FA22 PHIL610

Proseminar (PHIL610): Facts, Certainty, Explanation
Professor Cory Wright

Mondays, Wednesdays  ·  7:00pm–9:45pm  ·  PH1–112

PHIL610: Proseminar is the main point of departure for advanced study in Philosophy at Cal State Long Beach. It is designed to initiate first-semester graduate students into the Department’s MA program, and, more generally, to introduce the discipline as it is practiced at higher levels of academic competence. The proseminar generally equips students with essential skills in analysis, composition, and research that are appropriate for satisfying the expectations of faculty in our MA program. More specifically, students are taught how to conduct themselves in a graduate-level setting, trained in how to analyze texts through presentations and discussion, argument extraction and reconstruction, how to conduct philosophical research, how to write focused and argumentative papers, how to properly cite sources, and many other related skills along the way. The proseminar also includes instruction on the Department’s basic qualifying examination (BQE), the thesis and comprehensive exam options, committee formation, etc. Each class meeting will have two components: (i) a discussion component and (ii) a skills component. Typically, the first half of the class meeting will be devoted to discussing the week’s readings while the second half of the class will be devoted to developing the basic proficiencies needed to be successful in a rigorous graduate program. Typically, the work in a given week will set up work for future weeks. And in at least some cases, these two components of a given class meeting will be integrated with one another, whenever possible.

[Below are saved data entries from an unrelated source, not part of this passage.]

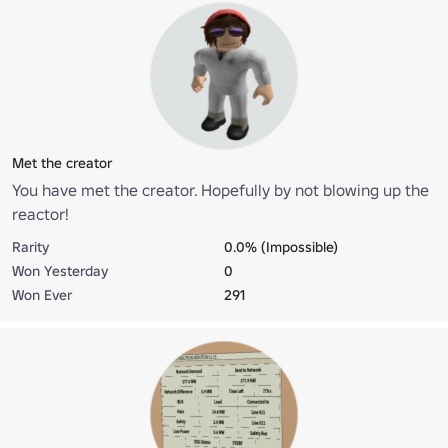
Met the creator
You have met the creator. Hopefully by not blowing up the
reactor!
Rarity
0.0% (Impossible)
Won Yesterday
0
Won Ever
291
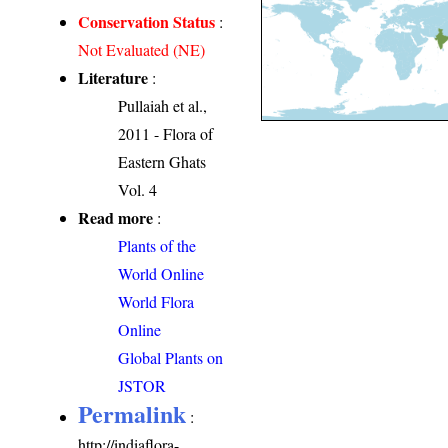
Conservation Status
:
Not Evaluated (NE)
Literature
:
Pullaiah et al.,
2011 - Flora of
Eastern Ghats
Vol. 4
Read more
:
Plants of the
World Online
World Flora
Online
Global Plants on
JSTOR
Permalink
:
http://indiaflora-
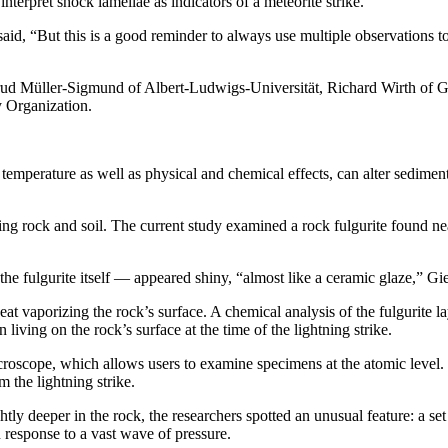
interpret shock lamellae as indicators of a meteorite strike.
 said, “But this is a good reminder to always use multiple observations 
trud Müller-Sigmund of Albert-Ludwigs-Universität, Richard Wirth 
y Organization.
temperature as well as physical and chemical effects, can alter sediment
uding rock and soil. The current study examined a rock fulgurite found 
he fulgurite itself — appeared shiny, “almost like a ceramic glaze,” Gie
eat vaporizing the rock’s surface. A chemical analysis of the fulgurite 
iving on the rock’s surface at the time of the lightning strike.
roscope, which allows users to examine specimens at the atomic level. Th
m the lightning strike.
ghtly deeper in the rock, the researchers spotted an unusual feature: a set
n response to a vast wave of pressure.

The proseminar topic for FA22 will be on some seemingly interrelated topics in epistemology: facts, certainty, and explanation. On both inflationary compositional and deflationary propositional conceptions, facts are presumably the objects of knowledge: when we come to know what is the case, what we know are the facts of the matter at hand. But if taken to be true propositions, facts will also be well-suited to support an epistemic conception of explanation that takes them to serve as either explananda and explanantia and to aim at scientific knowledge in so doing. A sticking point, however, is the concept of ‘brute’ facts, which are facts that have no explanation. As explananda, brute facts are explanatory inert. Yet, according to the principle of sufficient reason, everything must have a reason or an explanation; and so no facts are brute—no explananda are brute facts. As explanantia, brute facts appear to be as fundamental as it gets. Yet, it’s unclear how to distinguish between facts that do, and facts that do not, admit of explanation, and unclear what the evidence would be for or against the existence of such dullards. The development of routine and dependable ways of knowing which facts are brute—that is, being able to reliably count on knowing that some things are inexplicably the case, and which things those are—might stir up a sense of certainty, which skeptics aim to disrupt through methods of doubt. Does this certainty originate from brute factivity? In a relatively new trend, so-called ‘hinge epistemology’ supposes there to be a class of entities upon which ‘swings’ the formation and evaluation of our cognitive states. Deploying the concept hinge is also said to provide a powerful response to skepticism and radical fallibilism—whether academic (e.g., Arcesilaus, Carneades), Pyrrhonian (e.g., Sextus Empiricus), or pre- (e.g., Sanches) or post-Cartesian (e.g., Popper, Næss). Appealing to the factivity of epistemological hinges might explain the power of this response to skepticism; and hinges do sometimes seem to have some of the features of brute facts. However, these posits are often construed as merely pragmatic commitments or presuppositions, that is, brute non-facts. Consequently, it is unclear what roles epistemologists who are focused on the grounds of certainty and doubt should assign to brute and non-brute facts and non-facts.

Course Readings:

  • Ludwig Wittgenstein (1969), On Certainty. Harper Torchbooks.
  • Arianna Betti (2015), Against Facts. MIT Press.
  • Annalisa Coliva & Danièle Moyal-Sharrock (2017), [selections from] Hinge Epistemology. Brill.
  • Elly Vintiadis & Constantinos Mekios (eds.) (2018), [selections from] Brute Facts. Oxford University Press.
  • Kostas Kampourakis, Kevin McCain (2019), Uncertainty: How It Makes Science Advance. Oxford University Press.

Various other readings from Gertrude Anscombe, Eric Barnes, John Heil, Hud Hudson, Kevin Mulligan, Duncan Pritchard, Wesley Salmon, Ned Markosian, and others.